Dear mailing list,

I am playing with a flashed TP-Link that now run ofsoftswitch13 on top of
OpenWRT:
https://github.com/CPqD/openflow-openwrt,
https://github.com/CPqD/ofsoftswitch13

The controller is running a ryu application:
http://osrg.github.io/ryu/

At first my network was looking like this:



                           +---------------------------------------+
       +-----------------------+
                           |                                         |
         | Controller:          |
                           |    Router: 192.168.10.1/24  +-------------->
192.168.10.102|
                           |                                         |
         +------------------------+
                           +---------------+----------------------+
                                           |
                                           |
                                           |
                                           |
                                           |
                                           |
                                           | WAN: 192.168.10.22
                         +-----------------v------------------------+
                         |                  eth1                     |
                         |                                             |
                         |                                             |
                         |  OpenWRT + OpenFLOW1.3   |
                         |                                             |
                         |                                             |

 +---------------------------------------------------------------------+
                 |       |                                             |
               |
                 |       |                 eth0                      |
             |
                 |       +---+----------------------------------+---+
          |
                 |             | port 1: VLAN1             | port 2: VLAN2 |
                 |             |                                  |
              |
                 |             |                                  |
              |
                 |             |                                  |
              |
                 |             |                                  |
              |
                 |             |         OPENFLOW       |
    |
                 |             |                                  |
              |
                 |             |                                  |
              |
                 |             |                                  v
             |
                 |             v
+------------------+        |
                 |    +---------------+                   |
  |         |
                 |    |                 |                    |
      |        |
                 |    |  PC-A       |                    |   PC-B        |
        |
                 |    |                 |                    |
      |        |
                 |    |                 |                    |
      |         |
                 |    +---------------+
+------------------+        |
                 |
               |

 +----------------------------------------------------------------------+

Only the two first ports were handle by the OpenFlow pipeline whilst the
WAN were handle by the normal OpenWRT stack. I managed easily to make
"OpenFlow subnetwork" run happily but now I would like to connect it to the
internet. Basically, I need to route and NAT the traffic which want to go
"outside".

At first, I didn't want to do all routing/NAT process in OpenFlow, it is
quite a mess to be honest! I thought I could forward some traffic from the
OpenFlow pipeline to the OpenWRT default pipeline according to some
conditions. I realized I have no clues of how to do it.

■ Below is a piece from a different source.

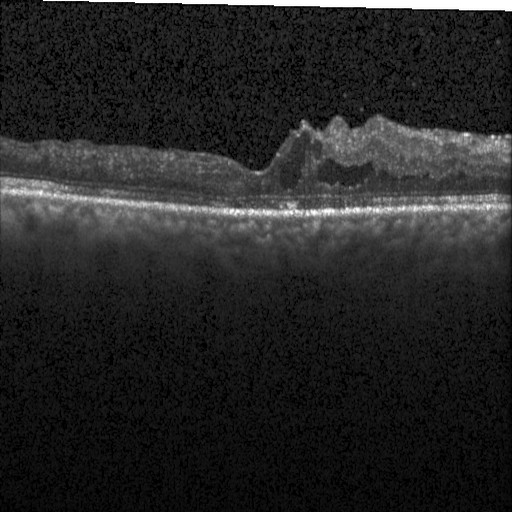

Optical coherence tomography scan
Assessment: diabetic macular edema (DME).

I therefore decide to dive into this by including my eth1 interface (WAN)
into the OpenFlow space.

Two solutions: either I use my TP-Link as a router and must do the
routing/NAT, either I consider it as a dumb switch. In all case, there is
one huge weakness in this pattern: the WAN will be handle by OpenFlow. The
connection between the controller and OpenFlow also use this interface.
After a bit of time and deep search into ofsoftswitch doc, I managed to fix
this problem by setting the OpenFlow connection mode to "inband".

Now, as an admin I also want to administrate my TP-Link remotely and here
is where I struggle for few days. I don't know how to configure OpenFlow:
"if someone ask for 192.168.10.22, this is for the switch, don't process
this packet through the whole pipeline". Maybe I missed an action that can
do this in the OpenFlow spec!

I think of two solutions:
- Setting two VLAN on the eth1 interface ; one for admins, one for
OpenFlow. And configure all the admins PC to use this vlan.
- Use another interface for admins. In a real network, you can't afford two
uplinks...

Is there any smart way to sort this out?